§ Document text:
(Funded by the National Institutes of Health)
Researchers at Rice University have developed an innovative imaging platform that promises to improve our understanding of cellular structures at the nanoscale. This platform offers significant advancements in super-resolution microscopy, enabling fast and precise three-dimensional (3D) imaging of multiple cellular structures. By integrating an angled light sheet, a nanoprinted microfluidic system, and advanced computational tools, the platform significantly improves imaging precision and speed, allowing for clearer visualization of how different cellular structures interact at the nanoscale.

(Funded by the U.S. Department of Energy)
Scientists from Clark Atlanta University and the Molecular Foundry at the U.S. Department of Energy’s Lawrence Berkeley National Laboratory have discovered a faster, more sustainable method for making metal-encapsulated covalent organic frameworks – materials that have the potential to play a crucial role in catalysis, energy storage, and chemical sensing. The new one-step, room-temperature process eliminates the need for toxic solvents and significantly reduces the production time from several days to just one hour. The covalent organic frameworks were evaluated to see how porous and crystalline they are and how much metal was added to the structure. Also, powerful transmission electron microscopes were used to visualize the covalent organic framework structure and the distribution of metal throughout.

(Funded by the National Science Foundation)
Rice University scientists have developed halide perovskite nanocrystals that have shown potential as antimicrobial agents that are stable, effective, and easy to produce. The scientists developed a method that coated the halide perovskite nanocrystals in two layers of silicon dioxide. Next, they tested the antimicrobial properties and durability of the double-coated halide perovskite nanocrystals and showed that under relatively low levels of visible light, the halide perovskite nanocrystals destroyed more than 90% of E. coli bacteria in a solution after six hours.

(Funded by the National Institutes of Health)
Nanoparticles have transformed how mRNA vaccines and therapeutics are delivered by allowing them to travel safely through the body, reach target cells and release their contents efficiently. At the heart of these nanoparticles are ionizable lipids, special molecules that can switch between charged and neutral states depending on their surroundings. Now, researchers at the University of Pennsylvania have used an iterative process to find the ideal structure for the ionizable lipid. By borrowing the idea of directed evolution, a technique used in both chemistry and biology that mimics the process of natural selection, the researchers combined precision with rapid output to achieve their ideal “ionizable lipid recipe.”

(Funded by the National Science Foundation)
Researchers at Rice University have found a new way to improve a key element of thermophotovoltaic systems, which convert heat into electricity via light. Using an unconventional approach inspired by quantum physics, the researchers designed a thermal emitter that can deliver high efficiencies within practical design parameters. The emitter is composed of a tungsten metal sheet, a thin layer of a spacer material and a network of silicon nanocylinders. The research could inform the development of thermal-energy electrical storage, which holds promise as an affordable, grid-scale alternative to batteries.

§ Activity: In the research summaries, how many layers of silicon dioxide coated the halide perovskite nanocrystals? The records are from a different source than the research summaries.

§ Data records:
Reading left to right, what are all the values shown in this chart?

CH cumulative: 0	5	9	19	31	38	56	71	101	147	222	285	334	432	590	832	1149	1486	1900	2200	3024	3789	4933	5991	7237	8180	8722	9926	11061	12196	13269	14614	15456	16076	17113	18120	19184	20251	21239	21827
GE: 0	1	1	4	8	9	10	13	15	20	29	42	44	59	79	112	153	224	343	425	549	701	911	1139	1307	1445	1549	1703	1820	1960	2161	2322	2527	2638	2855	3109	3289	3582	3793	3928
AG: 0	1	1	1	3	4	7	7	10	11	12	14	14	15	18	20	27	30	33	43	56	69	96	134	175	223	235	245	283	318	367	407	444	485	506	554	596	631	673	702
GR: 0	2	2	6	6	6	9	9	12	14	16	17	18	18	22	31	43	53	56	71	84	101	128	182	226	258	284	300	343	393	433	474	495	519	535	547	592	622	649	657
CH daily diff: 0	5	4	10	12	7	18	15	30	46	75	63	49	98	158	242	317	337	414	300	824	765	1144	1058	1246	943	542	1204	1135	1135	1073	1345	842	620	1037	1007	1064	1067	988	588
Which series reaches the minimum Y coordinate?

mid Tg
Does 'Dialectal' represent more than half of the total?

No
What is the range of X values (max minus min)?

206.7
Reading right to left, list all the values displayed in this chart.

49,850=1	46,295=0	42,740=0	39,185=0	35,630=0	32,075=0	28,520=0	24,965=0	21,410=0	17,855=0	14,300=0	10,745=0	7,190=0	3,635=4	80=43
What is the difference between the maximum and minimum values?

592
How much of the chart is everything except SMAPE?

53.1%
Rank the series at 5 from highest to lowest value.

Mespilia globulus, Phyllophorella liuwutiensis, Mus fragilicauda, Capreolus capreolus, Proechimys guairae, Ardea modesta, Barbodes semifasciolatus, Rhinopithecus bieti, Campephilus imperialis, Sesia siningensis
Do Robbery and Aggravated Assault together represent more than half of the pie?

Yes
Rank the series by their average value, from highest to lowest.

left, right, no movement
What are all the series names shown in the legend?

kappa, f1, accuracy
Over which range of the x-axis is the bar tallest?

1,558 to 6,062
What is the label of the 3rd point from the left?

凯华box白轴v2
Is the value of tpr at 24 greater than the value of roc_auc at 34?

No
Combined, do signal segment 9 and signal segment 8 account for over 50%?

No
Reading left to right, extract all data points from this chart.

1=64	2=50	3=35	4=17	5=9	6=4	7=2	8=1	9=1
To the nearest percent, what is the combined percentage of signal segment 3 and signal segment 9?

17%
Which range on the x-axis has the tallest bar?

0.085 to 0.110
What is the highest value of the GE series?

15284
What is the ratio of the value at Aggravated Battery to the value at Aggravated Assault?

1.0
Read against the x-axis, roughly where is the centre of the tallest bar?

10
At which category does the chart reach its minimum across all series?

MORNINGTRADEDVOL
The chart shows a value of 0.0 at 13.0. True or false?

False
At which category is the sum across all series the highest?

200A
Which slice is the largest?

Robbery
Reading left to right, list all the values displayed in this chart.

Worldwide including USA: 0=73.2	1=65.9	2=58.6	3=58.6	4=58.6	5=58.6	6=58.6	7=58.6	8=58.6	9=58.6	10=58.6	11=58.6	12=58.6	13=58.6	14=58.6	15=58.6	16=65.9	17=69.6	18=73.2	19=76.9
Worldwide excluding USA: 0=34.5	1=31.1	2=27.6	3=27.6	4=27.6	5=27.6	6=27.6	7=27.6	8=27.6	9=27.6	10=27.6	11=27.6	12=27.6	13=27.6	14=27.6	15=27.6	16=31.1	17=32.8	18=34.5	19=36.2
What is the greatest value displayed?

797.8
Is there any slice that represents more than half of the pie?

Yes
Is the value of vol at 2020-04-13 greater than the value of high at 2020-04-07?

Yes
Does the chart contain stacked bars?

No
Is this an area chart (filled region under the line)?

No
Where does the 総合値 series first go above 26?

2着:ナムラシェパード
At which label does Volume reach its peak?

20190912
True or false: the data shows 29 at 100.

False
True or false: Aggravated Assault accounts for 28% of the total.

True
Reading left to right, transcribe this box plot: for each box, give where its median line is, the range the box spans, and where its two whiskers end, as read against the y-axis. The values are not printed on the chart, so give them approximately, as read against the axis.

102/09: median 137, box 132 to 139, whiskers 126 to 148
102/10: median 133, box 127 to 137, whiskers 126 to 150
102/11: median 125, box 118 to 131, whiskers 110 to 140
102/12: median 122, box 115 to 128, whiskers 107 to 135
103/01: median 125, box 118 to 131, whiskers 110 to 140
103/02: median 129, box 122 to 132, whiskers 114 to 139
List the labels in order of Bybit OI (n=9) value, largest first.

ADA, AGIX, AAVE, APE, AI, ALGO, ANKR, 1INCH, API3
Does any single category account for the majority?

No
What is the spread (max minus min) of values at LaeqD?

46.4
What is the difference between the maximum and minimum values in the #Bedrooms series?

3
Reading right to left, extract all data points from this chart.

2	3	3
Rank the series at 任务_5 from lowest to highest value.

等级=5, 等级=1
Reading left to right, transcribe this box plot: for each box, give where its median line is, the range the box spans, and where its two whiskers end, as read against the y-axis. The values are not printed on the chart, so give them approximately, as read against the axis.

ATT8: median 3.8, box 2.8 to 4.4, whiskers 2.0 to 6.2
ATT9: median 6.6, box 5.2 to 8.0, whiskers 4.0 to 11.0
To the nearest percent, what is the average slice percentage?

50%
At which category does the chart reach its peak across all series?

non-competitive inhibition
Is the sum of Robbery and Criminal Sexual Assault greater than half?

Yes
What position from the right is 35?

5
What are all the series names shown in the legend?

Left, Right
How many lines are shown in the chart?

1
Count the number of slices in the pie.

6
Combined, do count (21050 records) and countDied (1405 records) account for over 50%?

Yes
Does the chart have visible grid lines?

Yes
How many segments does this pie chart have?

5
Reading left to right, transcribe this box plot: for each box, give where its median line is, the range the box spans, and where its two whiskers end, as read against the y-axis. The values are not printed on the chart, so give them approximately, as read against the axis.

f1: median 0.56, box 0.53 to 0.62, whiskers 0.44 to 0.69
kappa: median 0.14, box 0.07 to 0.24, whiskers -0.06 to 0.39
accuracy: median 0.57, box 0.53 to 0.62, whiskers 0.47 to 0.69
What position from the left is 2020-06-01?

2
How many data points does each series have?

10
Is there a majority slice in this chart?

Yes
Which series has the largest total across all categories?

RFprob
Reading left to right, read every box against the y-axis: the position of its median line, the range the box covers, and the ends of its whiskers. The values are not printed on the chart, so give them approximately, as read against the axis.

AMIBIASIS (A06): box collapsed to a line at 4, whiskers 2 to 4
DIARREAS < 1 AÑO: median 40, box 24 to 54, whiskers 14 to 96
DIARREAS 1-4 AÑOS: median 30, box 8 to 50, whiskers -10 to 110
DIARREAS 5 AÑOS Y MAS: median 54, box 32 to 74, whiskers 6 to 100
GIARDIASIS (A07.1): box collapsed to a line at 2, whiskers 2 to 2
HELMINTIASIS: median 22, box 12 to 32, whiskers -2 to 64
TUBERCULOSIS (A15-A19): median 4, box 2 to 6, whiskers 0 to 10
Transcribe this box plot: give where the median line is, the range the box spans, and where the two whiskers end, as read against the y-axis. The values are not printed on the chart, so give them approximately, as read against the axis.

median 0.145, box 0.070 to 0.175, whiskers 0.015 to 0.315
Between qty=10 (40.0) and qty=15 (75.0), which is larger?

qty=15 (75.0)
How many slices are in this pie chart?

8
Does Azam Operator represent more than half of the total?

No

§ Reply to the task: Two layers.